• _Trabajo por hacer_:
(A) En el extracto sobre el lujo, ¿en qué se despliega el lujo durante la civilización?
(B) Prolonga el extracto sobre el lujo a partir de su última oración.

• _Extracto_:
--------
Las formas y dirección del lujo varían según los períodos sociales. En la barbarie, cuarto período, el adorno es corporal; un argelino va atestado de oro; parece un Creso, pero si se visita el interior de su barraca, se la encuentra peor amueblada que la habitación de un artesano civilizado. En la civilización, por el contrario, se despliega todo el lujo en edificios, muebles, festines y tren, resultando un clvilizado a veces peor vestido que su lacayo.
Es evidente, pues, que el lujo cambia de forma y dirección, según los períodos, y que, pasando del quinto o civilización a los más elevados sexto, séptimo y octavo, el lujo podía tomar una dirección completamente diferente de la que le dan las costumbres civilizadas.
--------
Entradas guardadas
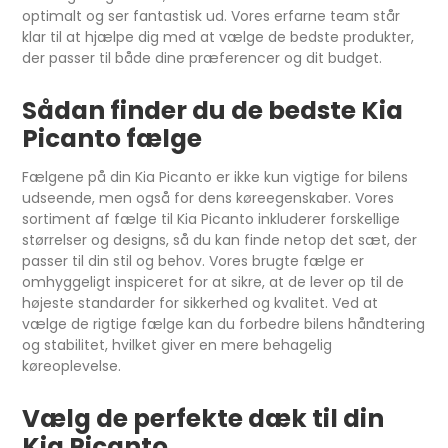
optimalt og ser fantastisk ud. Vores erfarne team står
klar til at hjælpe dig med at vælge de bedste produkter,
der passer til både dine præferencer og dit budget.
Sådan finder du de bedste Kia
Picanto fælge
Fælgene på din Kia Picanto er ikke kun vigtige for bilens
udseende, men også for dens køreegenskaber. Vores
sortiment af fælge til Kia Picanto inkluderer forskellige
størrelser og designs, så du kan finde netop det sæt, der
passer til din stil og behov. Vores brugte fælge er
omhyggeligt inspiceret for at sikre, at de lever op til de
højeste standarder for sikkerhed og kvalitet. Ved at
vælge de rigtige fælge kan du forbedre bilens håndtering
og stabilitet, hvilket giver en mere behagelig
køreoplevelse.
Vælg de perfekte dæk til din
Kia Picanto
--------
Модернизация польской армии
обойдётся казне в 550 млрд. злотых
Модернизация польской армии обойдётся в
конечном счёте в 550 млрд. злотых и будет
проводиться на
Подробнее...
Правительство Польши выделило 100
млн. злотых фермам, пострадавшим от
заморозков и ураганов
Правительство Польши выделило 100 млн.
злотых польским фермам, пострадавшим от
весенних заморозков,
--------
• _Respuestas dadas_:
(A) En edificios, muebles, festines y tren.

(B)
El lujo de la Armonía o período octavo es corporativo; cada cual se dedica a hacer resaltar los grupos y series que favorece. Se ve un germen de esas tendencias en algunas corporaciones actuales; a veces un coronel opulento gasta su dinero con objeto de que se distinga su regimiento por la música o por los adornos, etc., y ese jefe será acaso bastante descuidado en el adorno de su persona a pesar de emplear buena suma en adornar a un millar de sus inferiores.
Toda Corporación es orgullosa. Nuestras costumbres han hecho del orgullo un vicio capital; las series pasionales lo convertirán en una virtud capital, una virtud cívica, de la cual recogerán, entre otras ventajas, la emulación de los industriales y la perfección de los productos.
Si nuestras corporaciones civilizadas repugnan hasta la apariencia de pobreza, puede asegurarse que las de la Armonía repugnarán hasta la apariencia de medianía. La regencia de una Falange facilita a cada grupo todo lo necesario a la gran limpieza; pero los sectarios ricos añaden a ello lo que les place, según su generosidad y amor propio.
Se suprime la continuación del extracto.